By Tony Rutherford – Huntingtonnews.net
Frame interior construction has prompted occasional queries about fire at the two new Marshall University dormitories now under construction. However, according to State Fire Marshall Rudy Raynes, who has observed their progress approximately every other week, “from a fire protection standpoint, the students that will be staying at the [new] Marshall dorms are safer at the Marshall dorms than they would be staying at home.”
Homes usually do not have sprinkler systems, may or may not have a fire alarm system, but about 70% of West Virginia residences have smoke detectors. “It is estimated,” Raynes said, “that only 60% of them work.”
University housing as required by law undergoes annual sprinkler and fire alarm inspections. In addition, Raynes complimented Marshall for “keeping fire protection systems up and in operation.”
That’s good news especially at a school that lost students in the off campus Emmons Junior fire. In fact, concrete and steel did not prevent nine casualties. Depending upon how phrased, the Emmons Apartments met or exceeded the minimum grandfathered fire codes. Neither a sprinkler system or fire alarm system were required.

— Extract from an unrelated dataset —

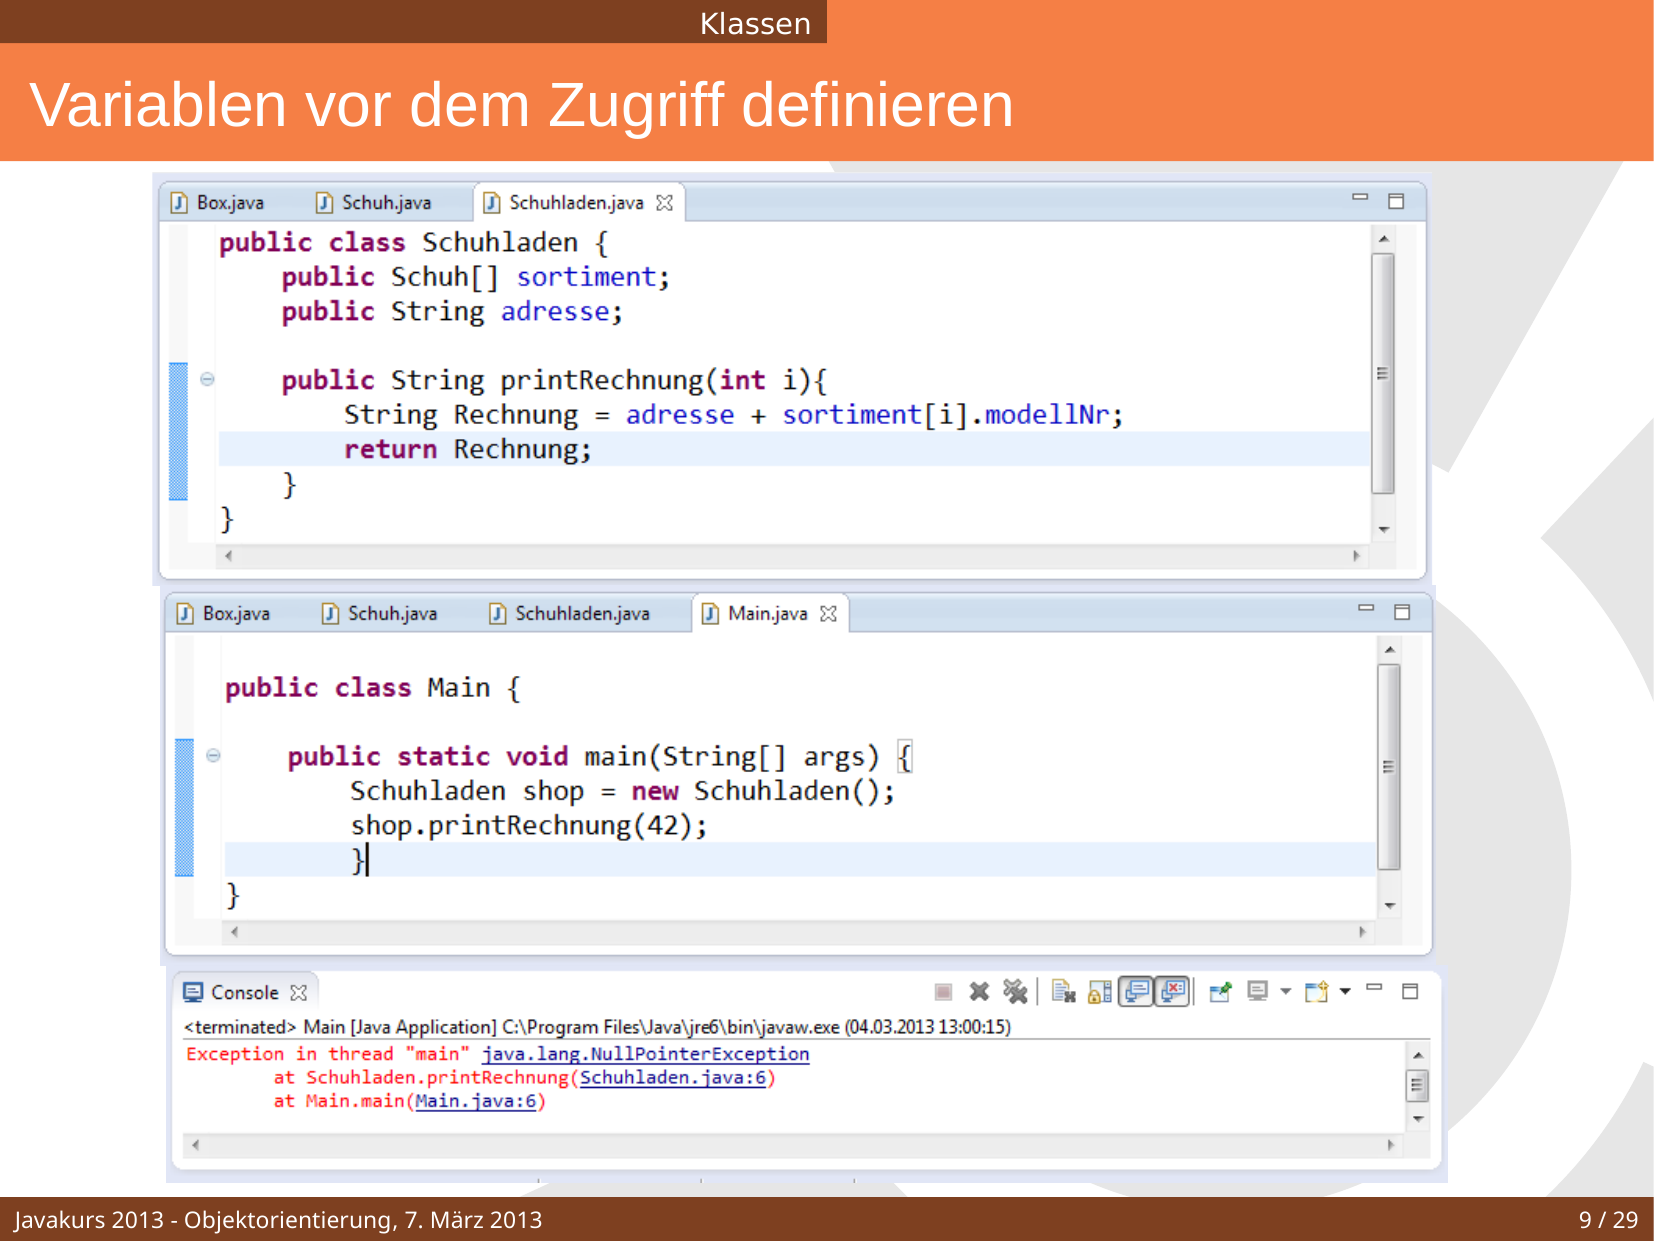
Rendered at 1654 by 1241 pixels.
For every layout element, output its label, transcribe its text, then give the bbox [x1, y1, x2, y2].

Marshall’s new dorms have utilized a “protected wood frame construction, which means all of the interior walls are made out of five-eighths fire code sheet rock. If a fire occurs in the building and everything works like it’s supposed to, it will stay in the room of origin,” Raynes said
Secondly, the building has “a NFPA 13 R sprinkler system in it. The living quarters and the hallway are sprinklered. The bathroom is not sprinklered, Raynes said, nor is the attic. “Each dorm room has two sprinkler heads in it. The corridor or hallway has sprinkler protection.”
Thirdly, each “building has a complete fire alarm system installed which is smoke detectors down the hallways and corridors of the building. There are smoke detectors in each sleeping room. The type of construction would contain the fire to the room of origin,” Raynes stated.